A strange answer for $\int _{-1}^1 \log x\; dx$

Question

I typed $\int _{-1}^1 \log x\; dx$ on Wolfram Alpha. It is giving the answer to be $-2+i\pi$. Can someone please explain what is happening?

Answer 1

WA is probably summing the well-defined integrals $$\int_0^1\log x\,\mathrm dx=\left.x\log x-x\right|_0^1=-1$$ and $$\int_{-1}^0\log x\,\mathrm dx,$$ using the convention that, when $x$ is real and negative, $\log x=\mathrm i\pi+\log|x|$, hence $$\int_{-1}^0\log x\,\mathrm dx=\int_0^1(\mathrm i\pi+\log u)\,\mathrm du=\mathrm i\pi-1,$$ by the first computation.

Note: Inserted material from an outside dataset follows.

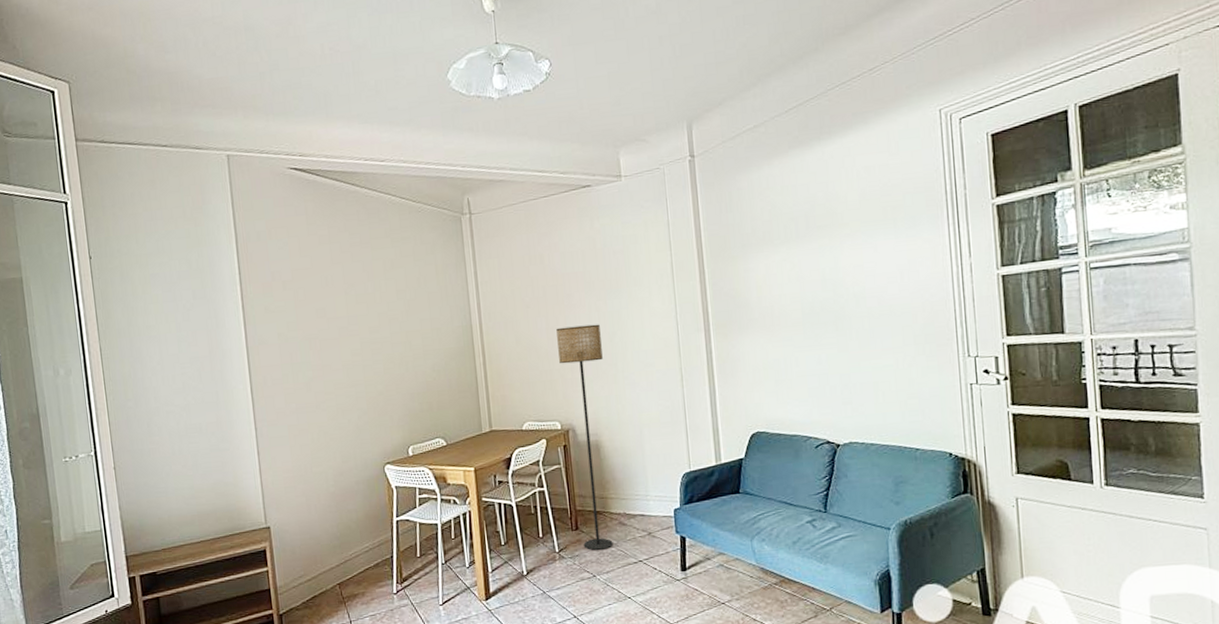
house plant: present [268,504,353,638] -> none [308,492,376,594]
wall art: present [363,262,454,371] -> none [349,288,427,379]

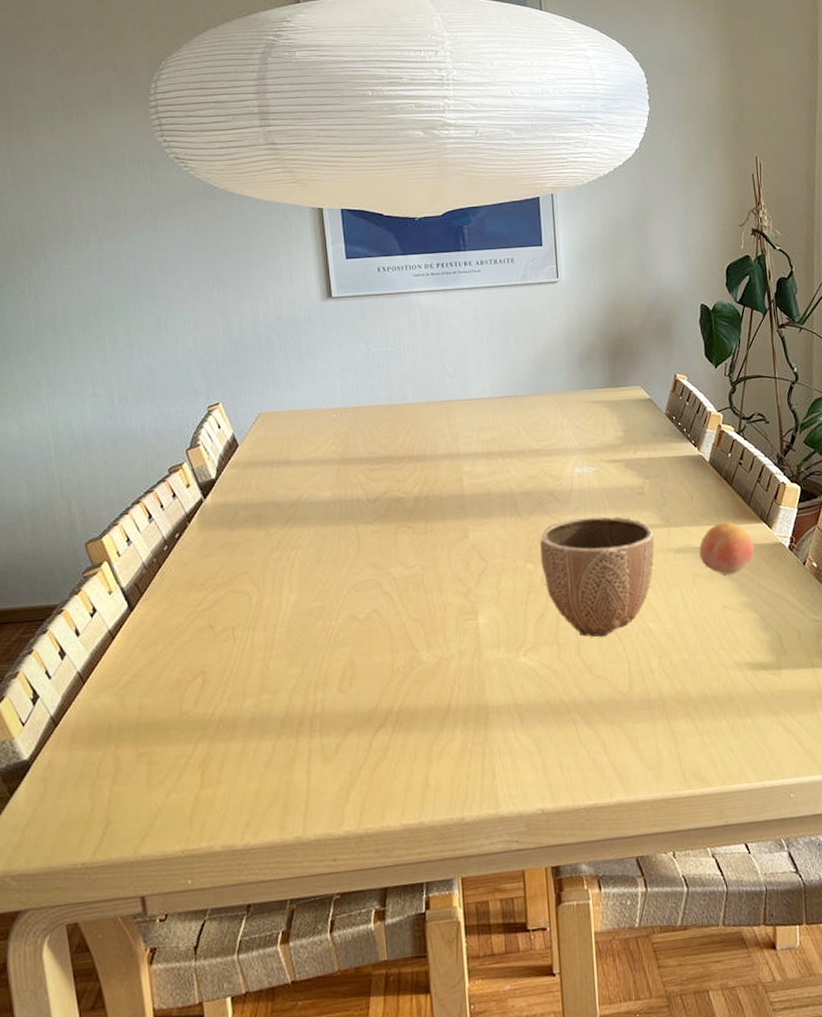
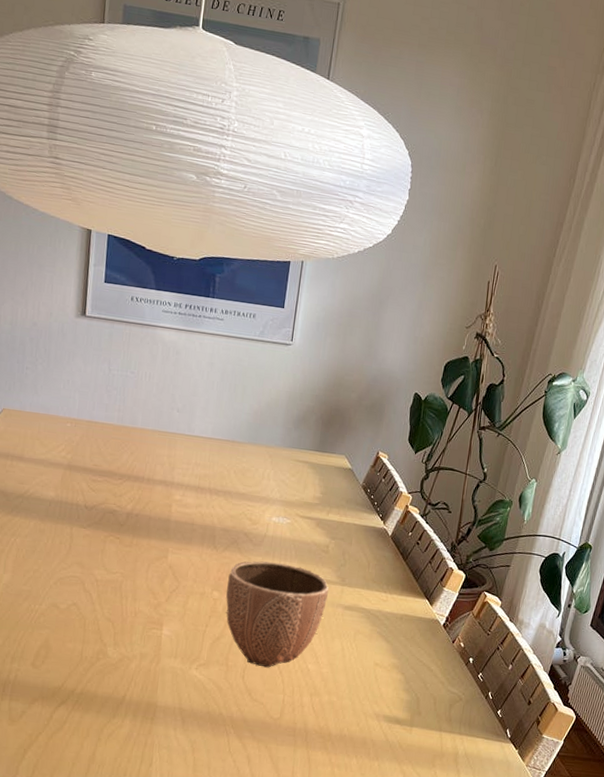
fruit: present [699,522,755,575] -> none [364,591,414,638]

The validity of such a move could be questioned since an equally valid definition of the (complex) logarithm on the negative real axis would be that $\log x=-\mathrm i\pi+\log|x|$ for every $x\lt0$, or that $\log x=43\mathrm i\pi+\log|x|$ for every $x\lt0$, or that...

Answer 2

$\newcommand{\angles}[1]{\left\langle\, #1 \,\right\rangle} \newcommand{\braces}[1]{\left\lbrace\, #1 \,\right\rbrace} \newcommand{\bracks}[1]{\left\lbrack\, #1 \,\right\rbrack} \newcommand{\ceil}[1]{\,\left\lceil\, #1 \,\right\rceil\,} \newcommand{\dd}{{\rm d}} \newcommand{\ds}[1]{\displaystyle{#1}} \newcommand{\expo}[1]{\,{\rm e}^{#1}\,} \newcommand{\fermi}{\,{\rm f}} \newcommand{\floor}[1]{\,\left\lfloor #1 \right\rfloor\,} \newcommand{\half}{{1 \over 2}} \newcommand{\ic}{{\rm i}} \newcommand{\iff}{\Longleftrightarrow} \newcommand{\imp}{\Longrightarrow} \newcommand{\pars}[1]{\left(\, #1 \,\right)} \newcommand{\partiald}[3][]{\frac{\partial^{#1} #2}{\partial #3^{#1}}} \newcommand{\pp}{{\cal P}} \newcommand{\root}[2][]{\,\sqrt[#1]{\vphantom{\large A}\,#2\,}\,} \newcommand{\sech}{\,{\rm sech}} \newcommand{\sgn}{\,{\rm sgn}} \newcommand{\totald}[3][]{\frac{{\rm d}^{#1} #2}{{\rm d} #3^{#1}}} \newcommand{\verts}[1]{\left\vert\, #1 \,\right\vert}$ With the $\ds{\ln}$-branch cut: $$ \ln\pars{z}=\ln\pars{\verts{z}} + {\rm Arg}\pars{z}\ic\,,\quad -\,{\pi \over 2} < {\rm Arg}\pars{z} < {3\pi \over 2}\,,\quad z \not= 0 $$

\begin{align}&\lim_{\epsilon\ \to\ 0^{+}}\braces{% \int_{-1}^{-\epsilon}\bracks{\ln\pars{-x} + \pi\,\ic}\,\dd x +\int_{\pi}^{0} \ln\pars{\epsilon\expo{\ic\theta}}\,\epsilon\expo{\ic\theta}\ic\dd\theta +\int_{\epsilon}^{1}\ln\pars{x}\,\dd x} \\[3mm]&=\lim_{\epsilon\ \to\ 0^{+}}\braces{% \int_{\epsilon}^{1}\bracks{\ln\pars{x} + \pi\ic}\,\dd x +\int_{\epsilon}^{1}\ln\pars{x}\,\dd x} =2\ \overbrace{\int_{0}^{1}\ln\pars{x}\,\dd x} ^{\ds{\color{#c00000}{\large=\ -1}}}\ +\ \pi\ic \\[3mm]&=\color{#66f}{\Large -2 + \pi\ic} \end{align}